When your orthopedic provider performs debridements of different depth on the same patient during the same encounter, you’ll likely need help from modifier 59 (Distinct procedural service), Brink explains. This is due to Correct Coding Initiative (CCI) edits, which forbid you from reporting multiple debridement depth codes unless you can prove that there were debridements of separate depths (in other words, distinct procedural services).

Example: Operative notes indicate that the surgeon performed a 15 sq cm subcutaneous debridement on a patient’s left shin, and an 18 sq cm debridement to the muscle on a patient’s left thigh. In this scenario, you should report 11043 for the thigh debridement, along with 11042 for the shin debridement. Don’t forget to append modifier 59 to 11042 to show that the shin debridement is a separate service from the thigh debridement.

“If the medical record documentation indicates the wounds are in different anatomical sites, and both 11042 and 11043 are properly documented, then 59 is appropriate and should always be appended to the secondary or component code in CCI combination,” explains Brink.
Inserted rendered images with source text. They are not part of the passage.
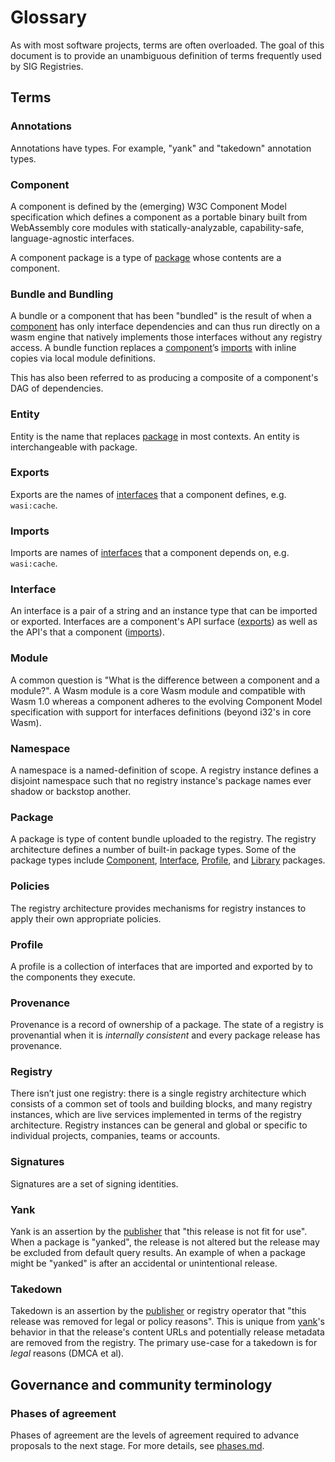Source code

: # Glossary

As with most software projects, terms are often overloaded. The goal of this document is to provide
an unambiguous definition of terms frequently used by SIG Registries.

## Terms

### Annotations

Annotations have types. For example, "yank" and "takedown" annotation types.

### Component

A component is defined by the (emerging) W3C Component Model specification which defines a component as a portable binary built from WebAssembly core modules with statically-analyzable, capability-safe, language-agnostic interfaces.

A component package is a type of [package](#package) whose contents are a component.

### Bundle and Bundling

A bundle or a component that has been "bundled" is the result of when a [component](#component) has only interface dependencies and can thus run directly on a wasm engine that natively implements those interfaces without any registry access. A bundle function replaces a [component](#component)’s [imports](#imports) with inline copies via local module definitions.

This has also been referred to as producing a composite of a component's DAG of dependencies.

### Entity

Entity is the name that replaces [package](#package) in most contexts. An entity is interchangeable with package.

### Exports

Exports are the names of [interfaces](#interfaces) that a component defines, e.g. `wasi:cache`.

### Imports

Imports are names of [interfaces](#interfaces) that a component depends on, e.g. `wasi:cache`.

### Interface

An interface is a pair of a string and an instance type that can be imported or exported. Interfaces are a component's API surface ([exports](#exports)) as well as the API's that a component ([imports](#imports)).

### Module

A common question is "What is the difference between a component and a module?". A Wasm module is a core Wasm module and compatible with Wasm 1.0 whereas a component adheres to the evolving Component Model specification with support for interfaces definitions (beyond i32's in core Wasm).

### Namespace

A namespace is a named-definition of scope. A registry instance defines a disjoint namespace such that no registry instance's package names ever shadow or backstop another.

### Package

A package is type of content bundle uploaded to the registry. The registry architecture defines a number of built-in package types. Some of the package types include [Component](#component), [Interface](#interface), [Profile](#profile), and [Library](#library) packages.

### Policies

The registry architecture provides mechanisms for registry instances to apply their own appropriate policies.

### Profile

A profile is a collection of interfaces that are imported and exported by to the components they execute.

### Provenance

Provenance is a record of ownership of a package. The state of a registry is provenantial when it is *internally consistent* and every package release has provenance.

### Registry

There isn’t just one registry: there is a single registry architecture which consists of a common set of tools and building blocks, and many registry instances, which are live services implemented in terms of the registry architecture. Registry instances can be general and global or specific to individual projects, companies, teams or accounts.

### Signatures

Signatures are a set of signing identities.

### Yank

Yank is an assertion by the [publisher](#publisher) that "this release is not fit for use". When a package is "yanked", the release is not altered but the release may be excluded from default query results. An example of when a package might be "yanked" is after an accidental or unintentional release.

### Takedown

Takedown is an assertion by the [publisher](#publisher) or registry operator that "this release was removed for legal or policy reasons". This is unique from [yank](#yank)'s behavior in that the release's content URLs and potentially release metadata are removed from the registry. The primary use-case for a takedown is for *legal* reasons (DMCA et al).

## Governance and community terminology

### Phases of agreement

Phases of agreement are the levels of agreement required to advance proposals to the next stage. For more details, see [phases.md](phases.md).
Remember Dx Codes, Modifier Placement

When you are reporting debridements — especially debridements of multiple depths — you need to make sure your diagnosis coding is on point, Mac advises. On multi-depth debridements, “diagnoses should be very specific to each part of the body in order to prove that you have two separate places, areas or depths,” she explains.

You also need to remember to append modifier 59 to the lower-paying code, Mac says, as the code with modifier 59 appended will be paid at 50 percent of the standard rate.
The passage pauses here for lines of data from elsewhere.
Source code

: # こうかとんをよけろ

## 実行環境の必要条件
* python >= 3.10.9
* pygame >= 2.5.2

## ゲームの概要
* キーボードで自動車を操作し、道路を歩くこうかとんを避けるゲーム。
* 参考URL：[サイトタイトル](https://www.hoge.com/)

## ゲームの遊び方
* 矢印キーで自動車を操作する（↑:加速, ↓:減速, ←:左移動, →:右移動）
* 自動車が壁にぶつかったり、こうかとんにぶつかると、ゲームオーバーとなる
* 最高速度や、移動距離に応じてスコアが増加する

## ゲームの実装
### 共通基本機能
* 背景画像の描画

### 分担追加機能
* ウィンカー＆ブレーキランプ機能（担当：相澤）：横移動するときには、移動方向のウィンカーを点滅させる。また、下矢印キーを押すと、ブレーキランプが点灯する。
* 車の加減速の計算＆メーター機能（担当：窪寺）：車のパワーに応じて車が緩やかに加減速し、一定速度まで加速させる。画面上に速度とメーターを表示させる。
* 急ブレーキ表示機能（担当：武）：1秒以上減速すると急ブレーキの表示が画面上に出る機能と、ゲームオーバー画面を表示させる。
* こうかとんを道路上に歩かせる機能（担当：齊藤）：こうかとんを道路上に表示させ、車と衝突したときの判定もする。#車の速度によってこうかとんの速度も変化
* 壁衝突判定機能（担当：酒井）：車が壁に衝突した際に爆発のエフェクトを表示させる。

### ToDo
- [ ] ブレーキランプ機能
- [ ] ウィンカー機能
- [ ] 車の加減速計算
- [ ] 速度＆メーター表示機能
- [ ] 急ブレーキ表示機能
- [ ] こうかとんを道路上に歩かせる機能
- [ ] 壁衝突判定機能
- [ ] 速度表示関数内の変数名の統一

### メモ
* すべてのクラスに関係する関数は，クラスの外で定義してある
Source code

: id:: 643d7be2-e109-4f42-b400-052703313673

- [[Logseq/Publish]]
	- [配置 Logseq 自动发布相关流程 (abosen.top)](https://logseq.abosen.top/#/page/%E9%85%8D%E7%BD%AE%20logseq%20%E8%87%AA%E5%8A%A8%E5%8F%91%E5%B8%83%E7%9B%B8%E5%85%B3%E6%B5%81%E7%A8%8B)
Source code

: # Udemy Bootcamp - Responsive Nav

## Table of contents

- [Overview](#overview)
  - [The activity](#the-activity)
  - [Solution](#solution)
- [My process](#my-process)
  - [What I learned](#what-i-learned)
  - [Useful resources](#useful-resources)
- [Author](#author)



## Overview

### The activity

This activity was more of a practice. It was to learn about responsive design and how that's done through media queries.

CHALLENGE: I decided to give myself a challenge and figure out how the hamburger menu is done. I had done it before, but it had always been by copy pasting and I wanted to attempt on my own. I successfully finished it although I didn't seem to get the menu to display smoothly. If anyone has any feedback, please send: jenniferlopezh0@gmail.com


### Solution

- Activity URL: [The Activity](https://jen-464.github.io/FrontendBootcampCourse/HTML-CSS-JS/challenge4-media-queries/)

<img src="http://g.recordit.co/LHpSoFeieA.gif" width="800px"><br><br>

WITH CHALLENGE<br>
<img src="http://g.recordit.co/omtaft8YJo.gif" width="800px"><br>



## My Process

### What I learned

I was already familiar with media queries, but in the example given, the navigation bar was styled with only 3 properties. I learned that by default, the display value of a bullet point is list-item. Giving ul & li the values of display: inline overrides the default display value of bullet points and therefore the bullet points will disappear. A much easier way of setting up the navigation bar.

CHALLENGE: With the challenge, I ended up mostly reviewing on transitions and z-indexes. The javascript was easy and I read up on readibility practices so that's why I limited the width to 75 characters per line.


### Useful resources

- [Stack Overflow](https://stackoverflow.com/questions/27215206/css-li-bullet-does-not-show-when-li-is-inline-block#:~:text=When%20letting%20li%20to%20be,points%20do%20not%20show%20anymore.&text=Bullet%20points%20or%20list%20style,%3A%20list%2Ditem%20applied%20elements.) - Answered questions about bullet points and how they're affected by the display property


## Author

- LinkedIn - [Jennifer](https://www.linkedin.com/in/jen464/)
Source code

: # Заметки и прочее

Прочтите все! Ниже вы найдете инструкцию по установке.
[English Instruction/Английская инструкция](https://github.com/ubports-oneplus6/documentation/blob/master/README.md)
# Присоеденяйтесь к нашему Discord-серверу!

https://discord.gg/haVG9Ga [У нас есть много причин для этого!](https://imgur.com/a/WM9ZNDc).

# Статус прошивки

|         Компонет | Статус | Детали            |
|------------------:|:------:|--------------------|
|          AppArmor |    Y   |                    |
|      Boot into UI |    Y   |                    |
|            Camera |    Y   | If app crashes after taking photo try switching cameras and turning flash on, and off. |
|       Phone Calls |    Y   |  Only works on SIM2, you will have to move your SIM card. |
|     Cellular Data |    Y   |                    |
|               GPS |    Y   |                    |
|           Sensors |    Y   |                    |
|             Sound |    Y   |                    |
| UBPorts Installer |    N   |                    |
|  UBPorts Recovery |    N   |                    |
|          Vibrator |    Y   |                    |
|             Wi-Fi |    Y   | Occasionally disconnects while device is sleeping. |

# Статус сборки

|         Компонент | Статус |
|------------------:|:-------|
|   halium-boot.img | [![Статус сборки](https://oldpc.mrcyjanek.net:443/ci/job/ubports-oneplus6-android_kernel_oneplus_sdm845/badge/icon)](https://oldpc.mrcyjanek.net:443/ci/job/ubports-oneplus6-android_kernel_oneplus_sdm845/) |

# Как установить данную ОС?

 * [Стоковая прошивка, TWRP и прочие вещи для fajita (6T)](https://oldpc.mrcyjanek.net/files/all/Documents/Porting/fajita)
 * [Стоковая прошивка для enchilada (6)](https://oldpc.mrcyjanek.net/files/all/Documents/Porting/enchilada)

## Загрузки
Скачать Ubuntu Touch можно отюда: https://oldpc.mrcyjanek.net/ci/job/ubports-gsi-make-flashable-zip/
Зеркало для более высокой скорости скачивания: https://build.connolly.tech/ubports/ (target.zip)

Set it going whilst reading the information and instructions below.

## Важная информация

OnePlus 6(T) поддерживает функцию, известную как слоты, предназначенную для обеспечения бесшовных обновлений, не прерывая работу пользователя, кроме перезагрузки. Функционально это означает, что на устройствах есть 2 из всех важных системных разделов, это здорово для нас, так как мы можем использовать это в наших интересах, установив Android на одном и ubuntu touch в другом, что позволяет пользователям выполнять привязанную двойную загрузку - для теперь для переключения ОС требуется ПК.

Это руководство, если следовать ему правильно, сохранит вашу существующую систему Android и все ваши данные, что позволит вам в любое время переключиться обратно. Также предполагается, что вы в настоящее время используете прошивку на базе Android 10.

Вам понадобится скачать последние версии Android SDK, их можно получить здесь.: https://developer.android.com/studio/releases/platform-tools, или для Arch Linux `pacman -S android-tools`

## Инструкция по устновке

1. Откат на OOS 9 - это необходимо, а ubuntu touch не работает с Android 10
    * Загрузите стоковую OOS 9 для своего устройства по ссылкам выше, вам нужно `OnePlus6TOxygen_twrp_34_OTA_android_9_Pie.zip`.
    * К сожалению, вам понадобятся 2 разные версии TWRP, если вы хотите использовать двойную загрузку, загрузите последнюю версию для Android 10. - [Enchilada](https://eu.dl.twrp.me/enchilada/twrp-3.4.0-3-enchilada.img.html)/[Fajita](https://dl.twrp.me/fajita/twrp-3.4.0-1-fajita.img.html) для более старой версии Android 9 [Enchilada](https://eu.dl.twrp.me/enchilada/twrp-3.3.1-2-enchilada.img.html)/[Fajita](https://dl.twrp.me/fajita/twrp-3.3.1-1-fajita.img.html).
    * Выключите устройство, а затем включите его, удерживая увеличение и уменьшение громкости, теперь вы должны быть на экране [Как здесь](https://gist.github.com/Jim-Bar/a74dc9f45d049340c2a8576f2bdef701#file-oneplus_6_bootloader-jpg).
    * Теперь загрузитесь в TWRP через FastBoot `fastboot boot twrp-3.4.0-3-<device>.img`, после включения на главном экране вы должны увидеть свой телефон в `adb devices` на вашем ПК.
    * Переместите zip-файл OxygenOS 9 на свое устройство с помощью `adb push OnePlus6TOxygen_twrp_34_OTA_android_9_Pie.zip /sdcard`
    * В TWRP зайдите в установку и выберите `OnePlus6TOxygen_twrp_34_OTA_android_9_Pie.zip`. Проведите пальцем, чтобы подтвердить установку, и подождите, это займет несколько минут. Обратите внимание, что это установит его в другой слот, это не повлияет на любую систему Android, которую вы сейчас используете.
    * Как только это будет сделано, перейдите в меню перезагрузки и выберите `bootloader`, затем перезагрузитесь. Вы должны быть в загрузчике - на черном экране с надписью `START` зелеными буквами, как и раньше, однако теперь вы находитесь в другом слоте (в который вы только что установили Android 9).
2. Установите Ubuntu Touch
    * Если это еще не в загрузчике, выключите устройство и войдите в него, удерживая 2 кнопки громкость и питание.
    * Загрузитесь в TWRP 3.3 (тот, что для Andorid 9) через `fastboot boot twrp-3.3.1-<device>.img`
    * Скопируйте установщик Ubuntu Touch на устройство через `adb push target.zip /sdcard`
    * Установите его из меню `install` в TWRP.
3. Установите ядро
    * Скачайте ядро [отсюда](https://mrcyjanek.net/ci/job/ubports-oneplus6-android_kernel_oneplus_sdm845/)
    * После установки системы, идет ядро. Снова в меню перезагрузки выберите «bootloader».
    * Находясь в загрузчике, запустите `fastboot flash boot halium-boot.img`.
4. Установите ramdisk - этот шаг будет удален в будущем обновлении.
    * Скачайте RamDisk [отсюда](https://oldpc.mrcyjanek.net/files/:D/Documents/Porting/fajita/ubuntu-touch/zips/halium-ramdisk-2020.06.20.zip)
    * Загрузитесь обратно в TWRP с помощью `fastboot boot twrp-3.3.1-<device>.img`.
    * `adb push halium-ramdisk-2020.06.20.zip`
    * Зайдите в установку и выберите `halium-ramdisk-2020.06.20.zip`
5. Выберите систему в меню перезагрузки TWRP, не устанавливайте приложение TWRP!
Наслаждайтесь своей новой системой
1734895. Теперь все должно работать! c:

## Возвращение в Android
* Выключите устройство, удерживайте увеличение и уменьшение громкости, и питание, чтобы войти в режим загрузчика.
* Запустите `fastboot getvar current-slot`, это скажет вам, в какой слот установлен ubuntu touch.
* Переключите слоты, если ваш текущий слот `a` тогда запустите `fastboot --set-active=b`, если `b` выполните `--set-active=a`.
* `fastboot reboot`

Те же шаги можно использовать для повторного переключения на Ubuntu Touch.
“If you put the modifier on the higher-paying code, you’re going to lose money. Always report the deepest level of the tissue [debridement] first,” explains Mac.

Seal the Deal With Documentation

Once you’ve got the CPT® and ICD-10 coding, and modifiers, down on your multiple-depth debridement encounter, you’ve got to ensure that the documentation is solid to make your claim as stout as possible, Brink says.

It is important to document the different levels of debridement the physician performed in order to be paid for multiple-depth debridement encounters, Brink explains. “The medical record documentation must state the level of debridement performed. Remember, if it is not documented, it was not performed.”